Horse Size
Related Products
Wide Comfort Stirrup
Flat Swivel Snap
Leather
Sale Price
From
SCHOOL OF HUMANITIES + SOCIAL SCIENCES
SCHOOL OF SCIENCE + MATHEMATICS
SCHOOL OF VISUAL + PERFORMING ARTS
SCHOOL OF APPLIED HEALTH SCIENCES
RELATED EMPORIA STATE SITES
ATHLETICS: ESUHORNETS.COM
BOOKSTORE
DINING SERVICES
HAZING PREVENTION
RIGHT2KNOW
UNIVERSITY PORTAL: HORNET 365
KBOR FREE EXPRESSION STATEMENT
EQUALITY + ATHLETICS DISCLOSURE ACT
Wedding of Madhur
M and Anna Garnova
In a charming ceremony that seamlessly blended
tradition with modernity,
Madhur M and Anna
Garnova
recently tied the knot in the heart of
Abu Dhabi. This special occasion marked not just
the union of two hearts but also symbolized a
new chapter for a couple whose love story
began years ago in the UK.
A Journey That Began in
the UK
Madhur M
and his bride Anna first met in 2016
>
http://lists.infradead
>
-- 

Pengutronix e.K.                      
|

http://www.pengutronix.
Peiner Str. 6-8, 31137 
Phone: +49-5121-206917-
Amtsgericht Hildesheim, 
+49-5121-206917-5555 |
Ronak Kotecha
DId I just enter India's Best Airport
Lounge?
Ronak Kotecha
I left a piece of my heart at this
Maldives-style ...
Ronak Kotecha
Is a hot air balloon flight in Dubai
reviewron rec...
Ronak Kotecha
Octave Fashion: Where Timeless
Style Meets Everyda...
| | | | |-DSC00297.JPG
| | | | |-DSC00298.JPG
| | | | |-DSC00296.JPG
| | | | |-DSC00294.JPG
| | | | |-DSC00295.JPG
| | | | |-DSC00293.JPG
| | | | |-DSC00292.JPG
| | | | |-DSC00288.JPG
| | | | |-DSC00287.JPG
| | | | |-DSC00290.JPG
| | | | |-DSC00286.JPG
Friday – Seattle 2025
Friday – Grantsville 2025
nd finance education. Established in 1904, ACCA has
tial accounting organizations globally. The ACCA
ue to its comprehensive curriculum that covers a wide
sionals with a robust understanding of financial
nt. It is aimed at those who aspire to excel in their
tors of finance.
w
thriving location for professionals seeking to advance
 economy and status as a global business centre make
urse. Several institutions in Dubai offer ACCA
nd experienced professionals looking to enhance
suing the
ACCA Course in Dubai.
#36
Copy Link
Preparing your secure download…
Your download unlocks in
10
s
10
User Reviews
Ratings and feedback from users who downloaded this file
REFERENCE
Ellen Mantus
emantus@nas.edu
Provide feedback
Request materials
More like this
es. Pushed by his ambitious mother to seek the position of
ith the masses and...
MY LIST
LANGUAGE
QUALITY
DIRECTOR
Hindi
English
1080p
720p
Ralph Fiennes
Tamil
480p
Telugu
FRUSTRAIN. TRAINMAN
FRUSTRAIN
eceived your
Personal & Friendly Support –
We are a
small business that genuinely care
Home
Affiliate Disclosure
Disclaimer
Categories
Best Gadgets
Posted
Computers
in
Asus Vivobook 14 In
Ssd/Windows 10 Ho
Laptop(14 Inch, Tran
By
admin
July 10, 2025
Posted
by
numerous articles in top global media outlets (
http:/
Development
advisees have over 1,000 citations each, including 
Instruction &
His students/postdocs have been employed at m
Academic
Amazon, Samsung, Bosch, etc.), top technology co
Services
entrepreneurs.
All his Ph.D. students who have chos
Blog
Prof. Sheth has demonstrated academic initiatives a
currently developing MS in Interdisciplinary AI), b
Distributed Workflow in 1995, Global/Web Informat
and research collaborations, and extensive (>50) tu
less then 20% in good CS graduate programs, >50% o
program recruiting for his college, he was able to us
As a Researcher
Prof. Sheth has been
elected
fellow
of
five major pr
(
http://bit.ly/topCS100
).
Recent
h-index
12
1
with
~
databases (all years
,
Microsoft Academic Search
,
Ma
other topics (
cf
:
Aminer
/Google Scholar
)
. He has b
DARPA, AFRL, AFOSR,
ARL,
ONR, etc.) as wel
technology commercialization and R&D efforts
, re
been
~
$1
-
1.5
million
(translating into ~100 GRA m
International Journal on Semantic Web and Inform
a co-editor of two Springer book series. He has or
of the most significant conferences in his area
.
§ §
▶ **Exercise**: Where the data above reaches the line holding "Friday – Seattle 2025", begin printing, and stop after the line holding "and research collaborations, and". Each line must be reproduced exactly, with nothing else added.

▶ **Reply to the exercise**:
Friday – Seattle 2025
Friday – Grantsville 2025
nd finance education. Established in 1904, ACCA has
tial accounting organizations globally. The ACCA
ue to its comprehensive curriculum that covers a wide
sionals with a robust understanding of financial
nt. It is aimed at those who aspire to excel in their
tors of finance.
w
thriving location for professionals seeking to advance
 economy and status as a global business centre make
urse. Several institutions in Dubai offer ACCA
nd experienced professionals looking to enhance
suing the
ACCA Course in Dubai.
#36
Copy Link
Preparing your secure download…
Your download unlocks in
10
s
10
User Reviews
Ratings and feedback from users who downloaded this file
REFERENCE
Ellen Mantus
emantus@nas.edu
Provide feedback
Request materials
More like this
es. Pushed by his ambitious mother to seek the position of
ith the masses and...
MY LIST
LANGUAGE
QUALITY
DIRECTOR
Hindi
English
1080p
720p
Ralph Fiennes
Tamil
480p
Telugu
FRUSTRAIN. TRAINMAN
FRUSTRAIN
eceived your
Personal & Friendly Support –
We are a
small business that genuinely care
Home
Affiliate Disclosure
Disclaimer
Categories
Best Gadgets
Posted
Computers
in
Asus Vivobook 14 In
Ssd/Windows 10 Ho
Laptop(14 Inch, Tran
By
admin
July 10, 2025
Posted
by
numerous articles in top global media outlets (
http:/
Development
advisees have over 1,000 citations each, including 
Instruction &
His students/postdocs have been employed at m
Academic
Amazon, Samsung, Bosch, etc.), top technology co
Services
entrepreneurs.
All his Ph.D. students who have chos
Blog
Prof. Sheth has demonstrated academic initiatives a
currently developing MS in Interdisciplinary AI), b
Distributed Workflow in 1995, Global/Web Informat
and research collaborations, and extensive (>50) tu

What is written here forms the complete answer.